* _Prompt_: Each line of the material holding the word "plus" must be identified and copied.

'''

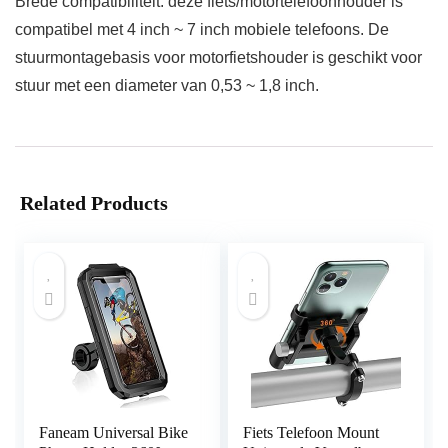
Brede compatibiliteit: deze fiets/motortelefoonhouder is
compatibel met 4 inch ~ 7 inch mobiele telefoons. De
stuurmontagebasis voor motorfietshouder is geschikt voor
stuur met een diameter van 0,53 ~ 1,8 inch.
Related Products
Faneam Universal Bike
Fiets Telefoon Mount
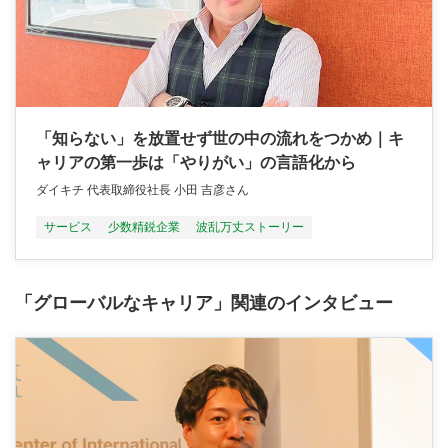
「知らない」を放置せず世の中の流れをつかめ｜キ
ャリアの第一歩は「やりがい」の言語化から
ダイキチ 代表取締役社長 小田 吉彦さん
サービス
少数精鋭企業
波乱万丈ストーリー
「グローバルなキャリア」関連のインタビュー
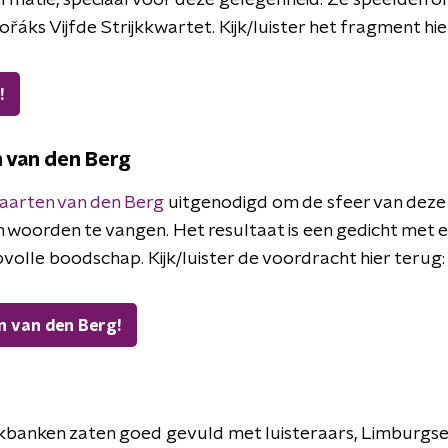
formatie, speciaal voor deze gelegenheid. Ze speelden 
řáks Vijfde Strijkkwartet. Kijk/luister het fragment hie
!
 van den Berg
aarten van den Berg
uitgenodigd om de sfeer van deze 
n woorden te vangen. Het resultaat is een gedicht met e
olle boodschap. Kijk/luister de voordracht hier terug:
 van den Berg!
banken zaten goed gevuld met luisteraars, Limburgse V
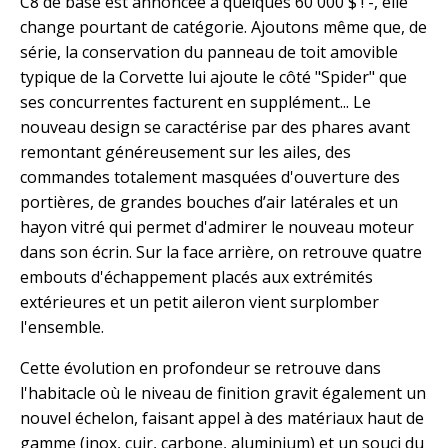
C8 de base est annoncée à quelques 60 000 $ ! -, elle
change pourtant de catégorie. Ajoutons même que, de
série, la conservation du panneau de toit amovible
typique de la Corvette lui ajoute le côté "Spider" que
ses concurrentes facturent en supplément... Le
nouveau design se caractérise par des phares avant
remontant généreusement sur les ailes, des
commandes totalement masquées d'ouverture des
portières, de grandes bouches d’air latérales et un
hayon vitré qui permet d'admirer le nouveau moteur
dans son écrin. Sur la face arrière, on retrouve quatre
embouts d'échappement placés aux extrémités
extérieures et un petit aileron vient surplomber
l'ensemble.
Cette évolution en profondeur se retrouve dans
l'habitacle où le niveau de finition gravit également un
nouvel échelon, faisant appel à des matériaux haut de
gamme (inox, cuir, carbone, aluminium) et un souci du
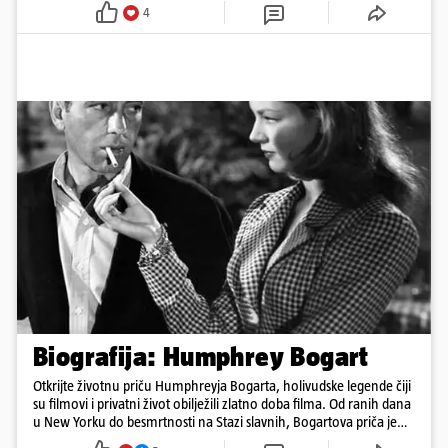
4
Biografija: Humphrey Bogart
Otkrijte životnu priču Humphreyja Bogarta, holivudske legende čiji
su filmovi i privatni život obilježili zlatno doba filma. Od ranih dana
u New Yorku do besmrtnosti na Stazi slavnih, Bogartova priča je
saga o borbi, ljubavi, buntovništvu i umjetnosti.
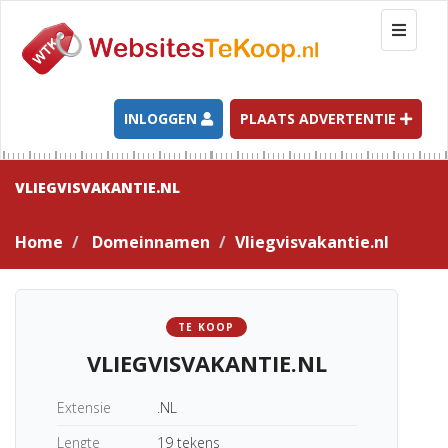
T
o
g
g
l
INLOGGEN
PLAATS ADVERTENTIE
e
n
a
VLIEGVISVAKANTIE.NL
v
i
Home
Domeinnamen
Vliegvisvakantie.nl
g
a
t
i
TE KOOP
o
VLIEGVISVAKANTIE.NL
n
Extensie
.NL
Lengte
19 tekens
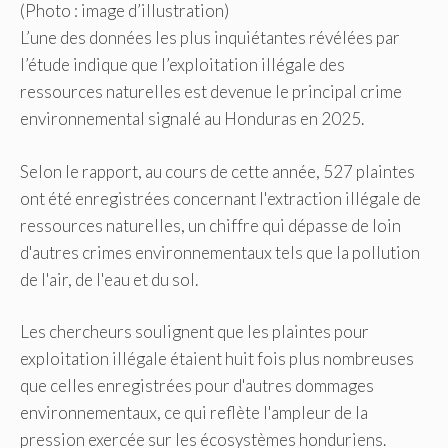
L’une des données les plus inquiétantes révélées par
l’étude indique que l’exploitation illégale des
ressources naturelles est devenue le principal crime
environnemental signalé au Honduras en 2025.
Selon le rapport, au cours de cette année, 527 plaintes
ont été enregistrées concernant l'extraction illégale de
ressources naturelles, un chiffre qui dépasse de loin
d'autres crimes environnementaux tels que la pollution
de l'air, de l'eau et du sol.
Les chercheurs soulignent que les plaintes pour
exploitation illégale étaient huit fois plus nombreuses
que celles enregistrées pour d'autres dommages
environnementaux, ce qui reflète l'ampleur de la
pression exercée sur les écosystèmes honduriens.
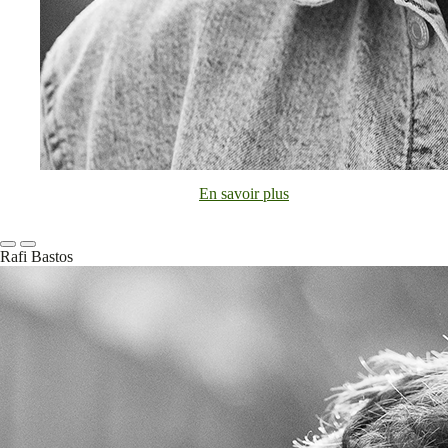
En savoir plus
Rafi Bastos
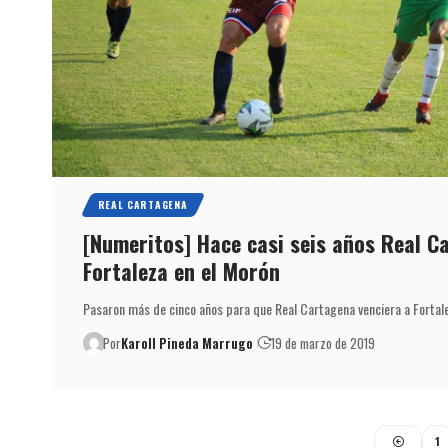
REAL CARTAGENA
[Numeritos] Hace casi seis años Real C
Fortaleza en el Morón
Pasaron más de cinco años para que Real Cartagena venciera a Fortal
Por
Karoll Pineda Marrugo
19 de marzo de 2019
1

'''

* _Result for this task_:
L’une des données les plus inquiétantes révélées par
exploitation illégale étaient huit fois plus nombreuses
En savoir plus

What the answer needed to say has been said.